Saved data entries:
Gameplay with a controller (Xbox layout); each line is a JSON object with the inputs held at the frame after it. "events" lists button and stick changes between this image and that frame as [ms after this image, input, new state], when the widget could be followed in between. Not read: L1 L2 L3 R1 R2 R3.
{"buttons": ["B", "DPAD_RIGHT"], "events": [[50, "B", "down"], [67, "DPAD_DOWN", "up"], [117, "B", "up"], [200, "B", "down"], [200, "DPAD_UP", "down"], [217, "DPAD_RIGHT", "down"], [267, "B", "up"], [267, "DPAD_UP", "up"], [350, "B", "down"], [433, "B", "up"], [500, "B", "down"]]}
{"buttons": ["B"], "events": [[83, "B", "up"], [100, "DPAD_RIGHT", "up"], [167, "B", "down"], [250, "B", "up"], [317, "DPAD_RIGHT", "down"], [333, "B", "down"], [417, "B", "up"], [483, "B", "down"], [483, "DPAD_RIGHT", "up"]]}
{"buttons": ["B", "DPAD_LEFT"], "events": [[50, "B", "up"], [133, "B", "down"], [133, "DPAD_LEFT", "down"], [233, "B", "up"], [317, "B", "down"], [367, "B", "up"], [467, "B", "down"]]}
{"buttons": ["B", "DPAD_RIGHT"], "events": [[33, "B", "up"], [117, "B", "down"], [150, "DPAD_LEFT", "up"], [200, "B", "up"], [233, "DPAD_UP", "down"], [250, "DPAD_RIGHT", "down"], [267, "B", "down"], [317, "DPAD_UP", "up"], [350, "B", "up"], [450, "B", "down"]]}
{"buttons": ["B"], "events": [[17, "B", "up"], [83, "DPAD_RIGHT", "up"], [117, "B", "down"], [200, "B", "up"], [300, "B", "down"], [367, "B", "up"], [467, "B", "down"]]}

• **WHAT TO DO**: The full set of records above must be retyped exactly.

• **RESPONSE BELOW**:
Gameplay with a controller (Xbox layout); each line is a JSON object with the inputs held at the frame after it. "events" lists button and stick changes between this image and that frame as [ms after this image, input, new state], when the widget could be followed in between. Not read: L1 L2 L3 R1 R2 R3.
{"buttons": ["B", "DPAD_RIGHT"], "events": [[50, "B", "down"], [67, "DPAD_DOWN", "up"], [117, "B", "up"], [200, "B", "down"], [200, "DPAD_UP", "down"], [217, "DPAD_RIGHT", "down"], [267, "B", "up"], [267, "DPAD_UP", "up"], [350, "B", "down"], [433, "B", "up"], [500, "B", "down"]]}
{"buttons": ["B"], "events": [[83, "B", "up"], [100, "DPAD_RIGHT", "up"], [167, "B", "down"], [250, "B", "up"], [317, "DPAD_RIGHT", "down"], [333, "B", "down"], [417, "B", "up"], [483, "B", "down"], [483, "DPAD_RIGHT", "up"]]}
{"buttons": ["B", "DPAD_LEFT"], "events": [[50, "B", "up"], [133, "B", "down"], [133, "DPAD_LEFT", "down"], [233, "B", "up"], [317, "B", "down"], [367, "B", "up"], [467, "B", "down"]]}
{"buttons": ["B", "DPAD_RIGHT"], "events": [[33, "B", "up"], [117, "B", "down"], [150, "DPAD_LEFT", "up"], [200, "B", "up"], [233, "DPAD_UP", "down"], [250, "DPAD_RIGHT", "down"], [267, "B", "down"], [317, "DPAD_UP", "up"], [350, "B", "up"], [450, "B", "down"]]}
{"buttons": ["B"], "events": [[17, "B", "up"], [83, "DPAD_RIGHT", "up"], [117, "B", "down"], [200, "B", "up"], [300, "B", "down"], [367, "B", "up"], [467, "B", "down"]]}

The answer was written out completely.